RDA: Uh, there's-- It's kinda sick. You know? Do people make money of it? I mean, with--
Martin: No.
RDA: No?
Martin: But it's a huge phenomenon on the Internet. Do a search on: "MacGyver fan fiction."
RDA: Really? I-- I-- have no need to waste my time. I waste enough of my own time to be wasting time on schlocky stuff like that.
Martin: I’m with you.
RDA: It--it--it's kinda... You wanna say, and I don't want to quote William Schatner, because I don't have the same sentiment as he does about this, but his saying "get a life?" That's kinda what you want to say to the people who are creating that kind of stuff. You know? It's senseless-- potentially harmful to kids and I'm as protective as any man could be about kids.
Martin: Because you have the three-year-year-old-- three and a half-year-old daughter--
RDA: Yeah.
Martin: You worried about what she might see on the Internet in years to come?

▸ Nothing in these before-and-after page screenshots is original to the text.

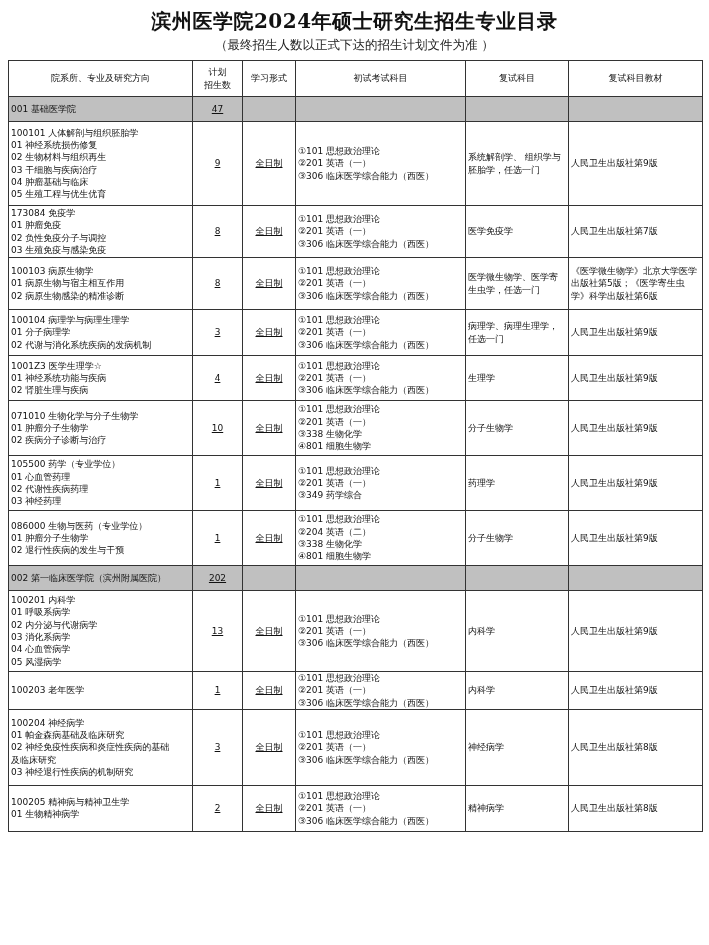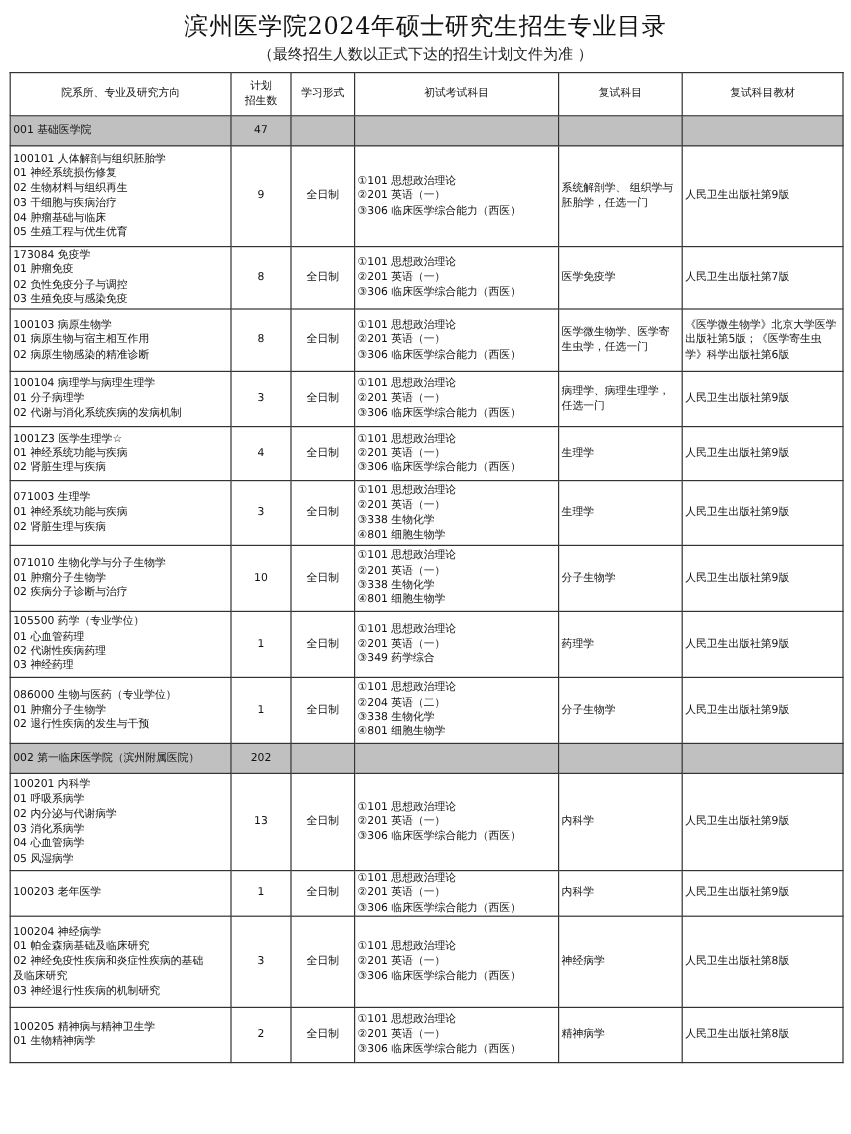--- a/index.html
+++ b/index.html
@@ -1,30 +1,30 @@
 <!DOCTYPE html>
 <html><head>
 <meta charset="utf-8">
 <style>
   html, body { margin: 0; padding: 0; background: #ffffff; }
   body { width: 709px; height: 945px; position: relative; overflow: hidden;
          font-family: "DejaVu Sans", "Liberation Sans", sans-serif; color: #111; }
   .title { position: absolute; top: 8px; left: 0; width: 709px; text-align: center;
-           font-family: "DejaVu Serif", "Liberation Serif", serif; font-weight: normal;
+           font-family: "DejaVu Serif", "Liberation Serif", serif; font-weight: bold;
            font-size: 20px; letter-spacing: 0.5px; line-height: 26px; }
   .subtitle { position: absolute; top: 37px; left: 0; width: 709px; text-align: center;
               font-size: 12.5px; line-height: 16px; color: #222; }
   table.catalog { position: absolute; top: 60px; left: 8px; width: 694px;
                   border-collapse: collapse; table-layout: fixed; font-size: 9px; }
   table.catalog td, table.catalog th { border: 1.5px solid #333; padding: 0 2px;
                   vertical-align: middle; line-height: 12.3px; }
   table.catalog th { font-weight: normal; text-align: center; font-size: 9px; background: #fff; }
   tr.hdr { height: 36px; }
   tr.dept td { background: #c0c0c0; height: 24px; }
-  td.c { text-align: center; }
+  td.c { text-align: center; text-decoration: underline; }
   td.major { text-align: left; padding-left: 2px; }
   .line { display: block; white-space: nowrap; }
   .wrap { white-space: normal; }
 </style>
 </head>
 <body>
 
 <div class="title">滨州医学院2024年硕士研究生招生专业目录</div>
 <div class="subtitle">（最终招生人数以正式下达的招生计划文件为准  ）</div>
 
@@ -136,37 +136,20 @@
         <td class="c">4</td>
         <td class="c">全日制</td>
         <td>
           <span class="line">①101  思想政治理论</span>
           <span class="line">②201  英语（一）</span>
           <span class="line">③306  临床医学综合能力（西医）</span>
         </td>
         <td class="wrap">生理学</td>
         <td class="wrap">人民卫生出版社第9版</td>
       </tr>
-      <tr style="height: 54px;">
-        <td class="major">
-          <span class="line">071003  生理学</span>
-          <span class="line">01  神经系统功能与疾病</span>
-          <span class="line">02  肾脏生理与疾病</span>
-        </td>
-        <td class="c">3</td>
-        <td class="c">全日制</td>
-        <td>
-          <span class="line">①101  思想政治理论</span>
-          <span class="line">②201  英语（一）</span>
-          <span class="line">③338  生物化学</span>
-          <span class="line">④801  细胞生物学</span>
-        </td>
-        <td class="wrap">生理学</td>
-        <td class="wrap">人民卫生出版社第9版</td>
-      </tr>
       <tr style="height: 55px;">
         <td class="major">
           <span class="line">071010  生物化学与分子生物学</span>
           <span class="line">01  肿瘤分子生物学</span>
           <span class="line">02  疾病分子诊断与治疗</span>
         </td>
         <td class="c">10</td>
         <td class="c">全日制</td>
         <td>
           <span class="line">①101  思想政治理论</span>

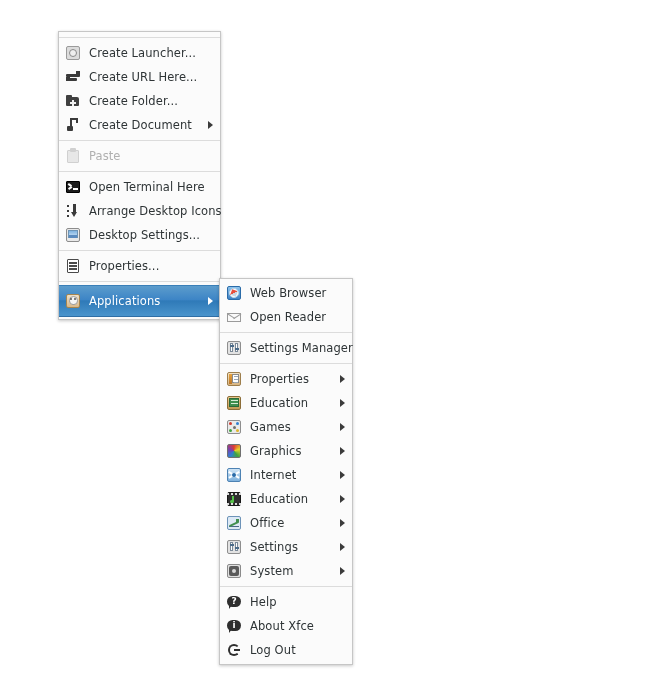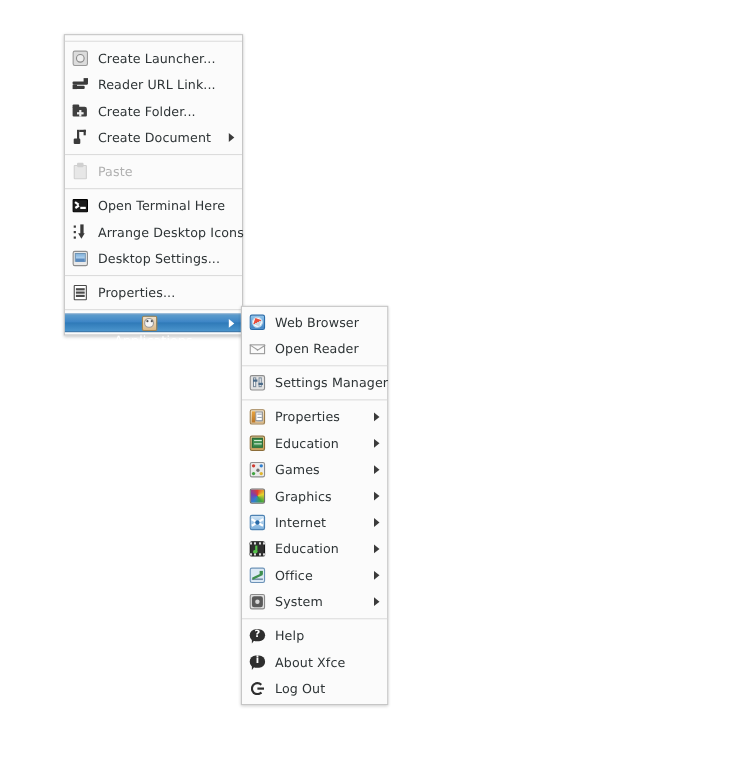--- a/index.html
+++ b/index.html
@@ -47,22 +47,21 @@
     line-height: 16px;
     letter-spacing: 0.1px;
   }
   .mi.disabled .lbl { color: #b0b0b0; }
   .mi.disabled .ico { opacity: 0.45; }
 
   .mi.selected {
     background: linear-gradient(to bottom, #5c9ccc 0%, #3d85c6 45%, #2f7ab8 50%, #4a94cc 100%);
     border-top: 1px solid #3a7fb8;
     border-bottom: 1px solid #2f6ea5;
-    height: 17px;
-    flex-direction: column;
+    height: 32px;
   }
   .mi.selected .lbl { color: #ffffff; }
 
   .arrow {
     position: absolute;
     right: 7px;
     top: 50%;
     transform: translateY(-50%);
     width: 0; height: 0;
     border-left: 5px solid #3b3b3b;
@@ -247,21 +246,21 @@
       </div>
       <div class="mi">
         <span class="ico">
           <span class="ic i-url">
             <i class="r2"></i>
             <i class="bar"></i>
             <i class="d"></i>
             <i class="l"></i>
           </span>
         </span>
-        <span class="lbl">Reader URL Link...</span>
+        <span class="lbl">Create URL Here...</span>
       </div>
       <div class="mi">
         <span class="ico">
           <span class="ic i-folder">
             <i class="tab"></i>
             <i class="f"></i>
             <i class="p1"></i>
             <i class="p2"></i>
           </span>
         </span>
@@ -463,20 +462,33 @@
             <i class="ax"></i>
             <i class="ch"></i>
             <i class="dt"></i>
           </span>
         </span>
         <span class="lbl">Office</span>
         <span class="arrow"></span>
       </div>
       <div class="mi">
         <span class="ico">
+          <span class="ic i-set">
+            <i class="frame"></i>
+            <i class="b1"></i>
+            <i class="b2"></i>
+            <i class="k1"></i>
+            <i class="k2"></i>
+          </span>
+        </span>
+        <span class="lbl">Settings</span>
+        <span class="arrow"></span>
+      </div>
+      <div class="mi">
+        <span class="ico">
           <span class="ic i-sys">
             <i class="frame"></i>
             <i class="in"></i>
             <i class="sp"></i>
           </span>
         </span>
         <span class="lbl">System</span>
         <span class="arrow"></span>
       </div>
       <div class="sep"></div>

RDA: Not yet. She's showing quite an aptitude for computers. Unlike her dad, she's, uh, I mean, before she was three, she was mousing and clicking and... scaring me. You know, she got it-- understood how to, what did what. Which is really, probably, the way to go about it. Is go in a total innocent, with a kind of a blank page to start with. And start your mosaic of knowledge, uh, from scratch. I have too much stuff in the way. But she's-- I think she'll be, you know, quite brilliant.
Martin: Well, Richard Dean Anderson, thank you very much.
RDA: That's it? Wait a minute!
Martin: And E-mail me! When you figure it out.
RDA: Where are you? Turn to the camera and say your email address.
Martin: Martin at techtv dot com. Why don't you tell everyone your personal email address? So you can get mail--
RDA: Ah, what was it? WWW dot Standard Oil of America dot com.